##### AVAILABLE DATA
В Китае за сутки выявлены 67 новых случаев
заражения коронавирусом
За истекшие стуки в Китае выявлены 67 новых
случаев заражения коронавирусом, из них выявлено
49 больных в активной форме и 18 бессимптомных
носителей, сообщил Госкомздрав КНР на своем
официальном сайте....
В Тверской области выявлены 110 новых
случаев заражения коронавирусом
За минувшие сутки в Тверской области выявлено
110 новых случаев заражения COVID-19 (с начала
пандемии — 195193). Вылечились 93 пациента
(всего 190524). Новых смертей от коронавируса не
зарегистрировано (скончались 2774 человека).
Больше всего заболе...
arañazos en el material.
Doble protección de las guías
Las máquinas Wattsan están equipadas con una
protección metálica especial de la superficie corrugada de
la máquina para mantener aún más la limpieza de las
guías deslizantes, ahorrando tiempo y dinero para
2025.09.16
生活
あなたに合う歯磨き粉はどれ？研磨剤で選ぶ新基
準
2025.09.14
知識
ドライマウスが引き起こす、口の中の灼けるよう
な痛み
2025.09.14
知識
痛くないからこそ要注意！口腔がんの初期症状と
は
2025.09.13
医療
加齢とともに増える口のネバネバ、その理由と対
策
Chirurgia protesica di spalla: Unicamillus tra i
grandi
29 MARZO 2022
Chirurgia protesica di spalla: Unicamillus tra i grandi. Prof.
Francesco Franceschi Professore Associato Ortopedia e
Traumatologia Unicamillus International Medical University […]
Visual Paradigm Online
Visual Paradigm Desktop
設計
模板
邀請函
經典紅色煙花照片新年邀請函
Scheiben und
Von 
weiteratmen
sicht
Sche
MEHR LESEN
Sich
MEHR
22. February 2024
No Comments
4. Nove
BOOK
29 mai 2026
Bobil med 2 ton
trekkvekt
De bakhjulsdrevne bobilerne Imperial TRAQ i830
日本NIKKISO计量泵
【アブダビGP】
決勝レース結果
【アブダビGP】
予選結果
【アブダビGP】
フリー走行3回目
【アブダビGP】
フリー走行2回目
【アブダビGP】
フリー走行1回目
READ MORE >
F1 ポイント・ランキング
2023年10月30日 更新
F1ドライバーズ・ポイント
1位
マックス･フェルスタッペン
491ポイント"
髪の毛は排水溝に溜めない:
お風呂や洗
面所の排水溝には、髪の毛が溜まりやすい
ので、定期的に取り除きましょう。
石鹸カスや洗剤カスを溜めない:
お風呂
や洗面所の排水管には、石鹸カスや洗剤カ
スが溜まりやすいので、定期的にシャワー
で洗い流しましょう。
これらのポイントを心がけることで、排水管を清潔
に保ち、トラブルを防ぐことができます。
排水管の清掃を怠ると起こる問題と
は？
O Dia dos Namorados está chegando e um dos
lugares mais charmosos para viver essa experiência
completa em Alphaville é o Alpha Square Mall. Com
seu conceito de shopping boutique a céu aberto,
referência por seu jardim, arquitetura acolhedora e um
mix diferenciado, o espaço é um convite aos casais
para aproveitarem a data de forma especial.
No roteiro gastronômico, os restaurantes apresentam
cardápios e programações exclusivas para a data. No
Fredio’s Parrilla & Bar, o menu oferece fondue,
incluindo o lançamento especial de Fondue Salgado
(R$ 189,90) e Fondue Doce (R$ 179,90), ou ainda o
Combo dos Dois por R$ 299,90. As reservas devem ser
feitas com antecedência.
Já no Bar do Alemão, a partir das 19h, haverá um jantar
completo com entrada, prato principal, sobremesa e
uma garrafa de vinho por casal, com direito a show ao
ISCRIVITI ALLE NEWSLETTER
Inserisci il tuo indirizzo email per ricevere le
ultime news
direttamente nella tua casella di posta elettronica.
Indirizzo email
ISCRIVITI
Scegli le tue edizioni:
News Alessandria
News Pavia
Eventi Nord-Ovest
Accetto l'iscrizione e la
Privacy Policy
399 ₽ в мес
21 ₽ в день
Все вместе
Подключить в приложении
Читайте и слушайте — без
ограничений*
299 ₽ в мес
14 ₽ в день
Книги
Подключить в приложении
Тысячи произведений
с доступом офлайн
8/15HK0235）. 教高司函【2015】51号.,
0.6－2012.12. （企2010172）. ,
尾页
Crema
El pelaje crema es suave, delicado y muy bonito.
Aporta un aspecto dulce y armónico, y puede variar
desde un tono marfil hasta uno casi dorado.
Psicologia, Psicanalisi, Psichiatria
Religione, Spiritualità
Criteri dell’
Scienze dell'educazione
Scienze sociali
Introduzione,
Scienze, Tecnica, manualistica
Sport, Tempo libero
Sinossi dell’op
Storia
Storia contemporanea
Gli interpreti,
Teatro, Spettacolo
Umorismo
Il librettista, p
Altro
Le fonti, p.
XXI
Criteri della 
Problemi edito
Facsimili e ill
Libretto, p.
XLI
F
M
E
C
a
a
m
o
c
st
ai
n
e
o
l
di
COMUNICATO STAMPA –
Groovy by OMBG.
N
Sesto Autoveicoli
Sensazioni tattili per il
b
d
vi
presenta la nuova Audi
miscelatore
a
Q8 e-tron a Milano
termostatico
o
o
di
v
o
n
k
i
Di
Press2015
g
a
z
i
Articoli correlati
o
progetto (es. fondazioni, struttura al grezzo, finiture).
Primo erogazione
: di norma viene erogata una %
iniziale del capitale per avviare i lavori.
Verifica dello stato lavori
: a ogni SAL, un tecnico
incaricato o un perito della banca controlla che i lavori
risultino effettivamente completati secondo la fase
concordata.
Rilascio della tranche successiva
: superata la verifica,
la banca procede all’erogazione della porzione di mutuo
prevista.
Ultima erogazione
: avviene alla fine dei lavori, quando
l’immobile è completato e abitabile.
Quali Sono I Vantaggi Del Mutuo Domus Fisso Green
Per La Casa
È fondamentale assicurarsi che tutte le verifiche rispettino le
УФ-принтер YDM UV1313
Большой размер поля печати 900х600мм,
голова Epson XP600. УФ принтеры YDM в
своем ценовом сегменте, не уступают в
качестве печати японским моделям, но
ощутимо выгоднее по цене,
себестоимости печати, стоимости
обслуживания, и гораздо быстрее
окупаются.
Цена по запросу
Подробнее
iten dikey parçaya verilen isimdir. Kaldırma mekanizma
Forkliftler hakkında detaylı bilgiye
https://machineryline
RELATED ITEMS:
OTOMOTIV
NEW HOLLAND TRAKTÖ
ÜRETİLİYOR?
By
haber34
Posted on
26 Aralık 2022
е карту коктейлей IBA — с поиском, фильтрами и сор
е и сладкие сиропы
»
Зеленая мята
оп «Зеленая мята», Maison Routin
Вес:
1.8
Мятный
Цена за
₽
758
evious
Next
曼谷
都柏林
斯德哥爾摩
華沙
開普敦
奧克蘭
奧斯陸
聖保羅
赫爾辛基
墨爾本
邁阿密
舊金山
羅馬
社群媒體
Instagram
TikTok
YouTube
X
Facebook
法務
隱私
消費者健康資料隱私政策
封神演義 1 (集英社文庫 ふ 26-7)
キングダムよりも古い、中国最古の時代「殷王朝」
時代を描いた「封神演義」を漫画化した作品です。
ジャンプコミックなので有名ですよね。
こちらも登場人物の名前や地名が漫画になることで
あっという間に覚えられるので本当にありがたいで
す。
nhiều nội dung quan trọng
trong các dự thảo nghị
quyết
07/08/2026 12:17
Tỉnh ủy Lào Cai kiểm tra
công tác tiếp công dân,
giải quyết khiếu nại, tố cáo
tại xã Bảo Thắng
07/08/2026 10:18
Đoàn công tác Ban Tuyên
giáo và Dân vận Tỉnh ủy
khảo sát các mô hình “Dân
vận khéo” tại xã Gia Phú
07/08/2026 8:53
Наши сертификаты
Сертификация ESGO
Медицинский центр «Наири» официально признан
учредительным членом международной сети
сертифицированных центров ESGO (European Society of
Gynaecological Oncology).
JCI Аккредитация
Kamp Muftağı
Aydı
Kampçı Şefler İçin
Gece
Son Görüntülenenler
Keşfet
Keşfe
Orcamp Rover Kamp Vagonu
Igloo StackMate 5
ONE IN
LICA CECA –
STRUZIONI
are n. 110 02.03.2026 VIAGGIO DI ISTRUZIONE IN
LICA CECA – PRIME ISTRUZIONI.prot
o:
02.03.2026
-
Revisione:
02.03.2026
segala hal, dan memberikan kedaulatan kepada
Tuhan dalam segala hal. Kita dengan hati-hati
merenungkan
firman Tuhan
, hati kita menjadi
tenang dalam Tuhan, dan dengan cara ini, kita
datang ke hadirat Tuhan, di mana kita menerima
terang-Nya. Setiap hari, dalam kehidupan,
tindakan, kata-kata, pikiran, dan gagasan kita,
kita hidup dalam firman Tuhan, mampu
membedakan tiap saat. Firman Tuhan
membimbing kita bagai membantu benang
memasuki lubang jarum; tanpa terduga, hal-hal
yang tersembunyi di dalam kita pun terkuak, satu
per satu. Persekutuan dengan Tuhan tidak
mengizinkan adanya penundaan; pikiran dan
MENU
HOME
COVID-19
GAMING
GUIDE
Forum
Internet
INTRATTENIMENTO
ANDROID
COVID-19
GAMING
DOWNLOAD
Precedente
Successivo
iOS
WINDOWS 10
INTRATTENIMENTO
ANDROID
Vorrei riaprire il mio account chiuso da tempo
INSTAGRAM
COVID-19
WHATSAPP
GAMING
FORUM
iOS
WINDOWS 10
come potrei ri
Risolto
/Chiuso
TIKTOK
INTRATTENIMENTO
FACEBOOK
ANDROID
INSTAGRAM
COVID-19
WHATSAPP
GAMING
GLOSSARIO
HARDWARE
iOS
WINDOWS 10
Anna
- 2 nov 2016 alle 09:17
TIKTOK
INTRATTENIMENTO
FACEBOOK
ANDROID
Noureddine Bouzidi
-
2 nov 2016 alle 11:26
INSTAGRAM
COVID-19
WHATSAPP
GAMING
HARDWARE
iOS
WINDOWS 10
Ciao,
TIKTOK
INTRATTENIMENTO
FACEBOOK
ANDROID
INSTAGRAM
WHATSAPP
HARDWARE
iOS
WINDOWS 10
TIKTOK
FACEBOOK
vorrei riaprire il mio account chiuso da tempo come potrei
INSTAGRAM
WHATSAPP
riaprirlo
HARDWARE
##########
**INSTRUCTION:** Whenever the word "мята" appears in a line of the data above, that line counts. Say how many lines count, and nothing more.

**SOLUTION TO THE EXERCISE:** 2